### GIVEN EXERCISE
Write out, unchanged, the stretch of the rows below that opens with the line containing "order: Pinales" and closes with the line containing "common name: Pedunculate oak". Include both of those lines.

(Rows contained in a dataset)
#####
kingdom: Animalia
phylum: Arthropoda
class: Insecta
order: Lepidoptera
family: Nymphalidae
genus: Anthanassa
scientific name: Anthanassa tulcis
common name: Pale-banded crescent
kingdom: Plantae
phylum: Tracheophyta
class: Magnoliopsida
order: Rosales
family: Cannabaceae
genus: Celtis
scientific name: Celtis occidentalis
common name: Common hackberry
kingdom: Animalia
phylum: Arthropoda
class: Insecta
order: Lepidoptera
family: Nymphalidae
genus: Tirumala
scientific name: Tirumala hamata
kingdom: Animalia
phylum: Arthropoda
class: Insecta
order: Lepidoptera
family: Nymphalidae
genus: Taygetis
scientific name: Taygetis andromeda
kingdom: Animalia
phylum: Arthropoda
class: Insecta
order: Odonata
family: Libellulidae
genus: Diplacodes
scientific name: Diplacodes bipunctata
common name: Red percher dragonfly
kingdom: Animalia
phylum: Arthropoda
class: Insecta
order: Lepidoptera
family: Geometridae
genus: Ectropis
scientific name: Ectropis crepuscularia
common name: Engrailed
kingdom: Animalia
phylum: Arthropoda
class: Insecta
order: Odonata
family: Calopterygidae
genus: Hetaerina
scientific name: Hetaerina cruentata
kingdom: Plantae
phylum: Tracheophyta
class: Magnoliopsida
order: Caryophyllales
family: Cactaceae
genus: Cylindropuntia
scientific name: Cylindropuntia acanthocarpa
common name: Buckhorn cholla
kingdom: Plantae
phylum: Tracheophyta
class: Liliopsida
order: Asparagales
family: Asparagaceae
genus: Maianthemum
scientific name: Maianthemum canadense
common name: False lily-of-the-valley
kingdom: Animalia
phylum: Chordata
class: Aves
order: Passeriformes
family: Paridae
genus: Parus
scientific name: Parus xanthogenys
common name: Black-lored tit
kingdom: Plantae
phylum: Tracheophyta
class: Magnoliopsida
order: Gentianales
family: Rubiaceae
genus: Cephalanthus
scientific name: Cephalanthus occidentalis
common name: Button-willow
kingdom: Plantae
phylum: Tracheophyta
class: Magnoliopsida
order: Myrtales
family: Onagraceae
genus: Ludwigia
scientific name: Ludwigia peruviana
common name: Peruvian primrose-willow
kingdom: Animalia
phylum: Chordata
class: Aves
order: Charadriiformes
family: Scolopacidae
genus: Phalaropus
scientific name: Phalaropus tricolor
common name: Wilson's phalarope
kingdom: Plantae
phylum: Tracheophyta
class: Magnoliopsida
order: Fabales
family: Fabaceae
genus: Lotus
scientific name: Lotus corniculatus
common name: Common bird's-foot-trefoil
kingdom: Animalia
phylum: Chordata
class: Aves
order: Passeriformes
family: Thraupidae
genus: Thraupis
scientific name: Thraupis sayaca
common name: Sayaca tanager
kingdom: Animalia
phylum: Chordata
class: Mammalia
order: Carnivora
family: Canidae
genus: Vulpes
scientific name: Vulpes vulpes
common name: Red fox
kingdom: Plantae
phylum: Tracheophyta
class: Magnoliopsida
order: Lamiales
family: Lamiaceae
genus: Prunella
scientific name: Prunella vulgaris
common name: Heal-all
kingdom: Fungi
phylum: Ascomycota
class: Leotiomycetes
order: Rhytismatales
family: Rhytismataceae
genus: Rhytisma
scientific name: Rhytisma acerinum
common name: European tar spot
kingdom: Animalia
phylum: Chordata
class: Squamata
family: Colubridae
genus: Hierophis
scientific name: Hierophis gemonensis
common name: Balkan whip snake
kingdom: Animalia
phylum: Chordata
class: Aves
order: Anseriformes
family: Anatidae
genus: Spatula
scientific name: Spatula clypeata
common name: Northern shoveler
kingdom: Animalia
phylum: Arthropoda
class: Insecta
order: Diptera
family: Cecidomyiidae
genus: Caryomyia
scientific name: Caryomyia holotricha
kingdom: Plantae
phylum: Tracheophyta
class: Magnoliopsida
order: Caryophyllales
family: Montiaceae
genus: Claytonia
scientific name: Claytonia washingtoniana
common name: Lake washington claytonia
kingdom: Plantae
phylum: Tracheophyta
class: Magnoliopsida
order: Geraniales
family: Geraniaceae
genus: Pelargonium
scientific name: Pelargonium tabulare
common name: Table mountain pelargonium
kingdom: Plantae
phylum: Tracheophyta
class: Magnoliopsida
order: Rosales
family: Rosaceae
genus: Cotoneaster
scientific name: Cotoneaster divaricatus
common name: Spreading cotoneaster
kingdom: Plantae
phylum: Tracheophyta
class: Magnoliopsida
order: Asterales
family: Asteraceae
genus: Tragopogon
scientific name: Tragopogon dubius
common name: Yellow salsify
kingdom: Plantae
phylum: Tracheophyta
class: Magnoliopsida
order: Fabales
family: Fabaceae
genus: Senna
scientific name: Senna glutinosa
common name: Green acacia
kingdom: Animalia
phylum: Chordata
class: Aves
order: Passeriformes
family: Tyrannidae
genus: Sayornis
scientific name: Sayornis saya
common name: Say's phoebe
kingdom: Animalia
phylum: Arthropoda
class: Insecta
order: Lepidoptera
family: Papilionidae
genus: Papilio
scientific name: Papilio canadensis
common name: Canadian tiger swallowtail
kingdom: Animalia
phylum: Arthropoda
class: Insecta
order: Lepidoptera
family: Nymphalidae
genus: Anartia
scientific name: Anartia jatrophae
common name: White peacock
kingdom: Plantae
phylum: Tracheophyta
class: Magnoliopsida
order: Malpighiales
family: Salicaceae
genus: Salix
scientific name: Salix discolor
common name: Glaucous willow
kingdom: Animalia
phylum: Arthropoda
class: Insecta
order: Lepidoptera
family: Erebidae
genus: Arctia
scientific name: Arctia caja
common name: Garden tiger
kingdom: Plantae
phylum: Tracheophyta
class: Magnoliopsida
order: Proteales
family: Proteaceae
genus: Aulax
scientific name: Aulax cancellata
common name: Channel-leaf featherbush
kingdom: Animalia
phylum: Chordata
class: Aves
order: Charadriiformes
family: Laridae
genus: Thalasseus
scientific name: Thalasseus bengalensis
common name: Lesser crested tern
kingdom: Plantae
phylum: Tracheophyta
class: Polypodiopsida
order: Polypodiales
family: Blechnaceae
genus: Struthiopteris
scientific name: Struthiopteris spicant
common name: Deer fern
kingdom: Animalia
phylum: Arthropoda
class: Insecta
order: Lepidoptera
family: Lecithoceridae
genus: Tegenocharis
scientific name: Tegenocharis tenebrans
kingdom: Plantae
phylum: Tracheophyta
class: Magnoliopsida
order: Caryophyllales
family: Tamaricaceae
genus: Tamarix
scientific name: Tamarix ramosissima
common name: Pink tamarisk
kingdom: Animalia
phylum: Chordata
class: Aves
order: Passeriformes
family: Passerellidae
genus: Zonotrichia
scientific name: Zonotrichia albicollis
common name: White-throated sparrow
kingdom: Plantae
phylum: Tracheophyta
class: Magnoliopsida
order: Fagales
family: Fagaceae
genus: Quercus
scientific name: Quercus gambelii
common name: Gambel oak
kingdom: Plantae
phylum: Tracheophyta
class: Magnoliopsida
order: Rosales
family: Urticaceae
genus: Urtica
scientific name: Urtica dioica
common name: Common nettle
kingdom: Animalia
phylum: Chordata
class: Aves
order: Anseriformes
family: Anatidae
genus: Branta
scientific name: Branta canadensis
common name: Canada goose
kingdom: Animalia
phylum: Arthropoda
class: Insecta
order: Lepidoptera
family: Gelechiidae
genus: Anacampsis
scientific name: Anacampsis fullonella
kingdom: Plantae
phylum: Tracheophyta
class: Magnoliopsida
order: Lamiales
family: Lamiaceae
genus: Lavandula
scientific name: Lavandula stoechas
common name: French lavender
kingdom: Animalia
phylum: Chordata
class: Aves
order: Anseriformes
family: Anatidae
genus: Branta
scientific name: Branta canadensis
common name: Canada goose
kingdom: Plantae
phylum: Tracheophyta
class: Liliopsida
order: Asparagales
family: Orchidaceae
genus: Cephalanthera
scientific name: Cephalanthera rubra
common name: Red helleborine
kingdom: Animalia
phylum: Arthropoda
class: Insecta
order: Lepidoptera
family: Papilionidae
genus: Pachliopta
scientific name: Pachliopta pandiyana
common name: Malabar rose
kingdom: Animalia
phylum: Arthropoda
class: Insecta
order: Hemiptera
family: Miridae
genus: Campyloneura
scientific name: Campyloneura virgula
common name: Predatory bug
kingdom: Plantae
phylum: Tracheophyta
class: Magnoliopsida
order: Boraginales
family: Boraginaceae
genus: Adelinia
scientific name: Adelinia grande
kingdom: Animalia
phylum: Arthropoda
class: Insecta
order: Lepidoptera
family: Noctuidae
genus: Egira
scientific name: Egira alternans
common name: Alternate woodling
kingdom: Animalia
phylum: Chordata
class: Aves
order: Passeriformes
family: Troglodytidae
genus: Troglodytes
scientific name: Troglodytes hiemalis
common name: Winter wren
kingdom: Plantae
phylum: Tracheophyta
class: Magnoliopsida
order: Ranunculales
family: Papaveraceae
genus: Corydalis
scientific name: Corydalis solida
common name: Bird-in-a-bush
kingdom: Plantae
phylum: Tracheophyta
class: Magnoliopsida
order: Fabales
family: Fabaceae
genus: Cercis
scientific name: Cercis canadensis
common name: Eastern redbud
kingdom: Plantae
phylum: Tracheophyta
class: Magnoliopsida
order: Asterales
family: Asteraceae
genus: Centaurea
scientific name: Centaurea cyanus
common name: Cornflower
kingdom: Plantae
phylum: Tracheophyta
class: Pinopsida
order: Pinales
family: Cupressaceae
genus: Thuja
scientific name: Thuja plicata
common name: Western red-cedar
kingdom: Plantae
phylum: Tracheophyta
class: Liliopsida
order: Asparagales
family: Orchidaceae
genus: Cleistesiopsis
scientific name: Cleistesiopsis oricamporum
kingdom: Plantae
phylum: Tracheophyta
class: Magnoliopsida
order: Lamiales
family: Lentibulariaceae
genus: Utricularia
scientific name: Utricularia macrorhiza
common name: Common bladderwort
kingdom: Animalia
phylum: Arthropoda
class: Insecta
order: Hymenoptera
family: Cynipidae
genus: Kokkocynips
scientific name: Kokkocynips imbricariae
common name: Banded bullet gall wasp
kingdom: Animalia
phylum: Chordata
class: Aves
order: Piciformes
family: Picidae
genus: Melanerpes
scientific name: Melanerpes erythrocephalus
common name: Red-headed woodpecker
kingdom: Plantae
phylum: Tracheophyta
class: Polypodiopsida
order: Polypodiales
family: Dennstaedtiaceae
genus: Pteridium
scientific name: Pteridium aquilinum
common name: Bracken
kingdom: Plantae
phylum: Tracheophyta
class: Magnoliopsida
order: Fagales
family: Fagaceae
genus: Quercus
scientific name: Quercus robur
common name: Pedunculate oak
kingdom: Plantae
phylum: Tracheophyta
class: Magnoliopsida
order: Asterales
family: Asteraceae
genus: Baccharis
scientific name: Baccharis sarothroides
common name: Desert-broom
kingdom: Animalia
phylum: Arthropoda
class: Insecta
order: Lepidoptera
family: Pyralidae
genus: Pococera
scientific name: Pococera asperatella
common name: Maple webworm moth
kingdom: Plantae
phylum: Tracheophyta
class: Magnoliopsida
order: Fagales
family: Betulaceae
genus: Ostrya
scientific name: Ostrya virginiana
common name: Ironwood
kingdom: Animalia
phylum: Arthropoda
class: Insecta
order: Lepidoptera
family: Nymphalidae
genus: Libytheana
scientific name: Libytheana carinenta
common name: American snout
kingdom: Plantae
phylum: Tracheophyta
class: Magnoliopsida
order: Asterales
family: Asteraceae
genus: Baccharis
#####
### ANSWER TO THE EXERCISE
order: Pinales
family: Cupressaceae
genus: Thuja
scientific name: Thuja plicata
common name: Western red-cedar
kingdom: Plantae
phylum: Tracheophyta
class: Liliopsida
order: Asparagales
family: Orchidaceae
genus: Cleistesiopsis
scientific name: Cleistesiopsis oricamporum
kingdom: Plantae
phylum: Tracheophyta
class: Magnoliopsida
order: Lamiales
family: Lentibulariaceae
genus: Utricularia
scientific name: Utricularia macrorhiza
common name: Common bladderwort
kingdom: Animalia
phylum: Arthropoda
class: Insecta
order: Hymenoptera
family: Cynipidae
genus: Kokkocynips
scientific name: Kokkocynips imbricariae
common name: Banded bullet gall wasp
kingdom: Animalia
phylum: Chordata
class: Aves
order: Piciformes
family: Picidae
genus: Melanerpes
scientific name: Melanerpes erythrocephalus
common name: Red-headed woodpecker
kingdom: Plantae
phylum: Tracheophyta
class: Polypodiopsida
order: Polypodiales
family: Dennstaedtiaceae
genus: Pteridium
scientific name: Pteridium aquilinum
common name: Bracken
kingdom: Plantae
phylum: Tracheophyta
class: Magnoliopsida
order: Fagales
family: Fagaceae
genus: Quercus
scientific name: Quercus robur
common name: Pedunculate oak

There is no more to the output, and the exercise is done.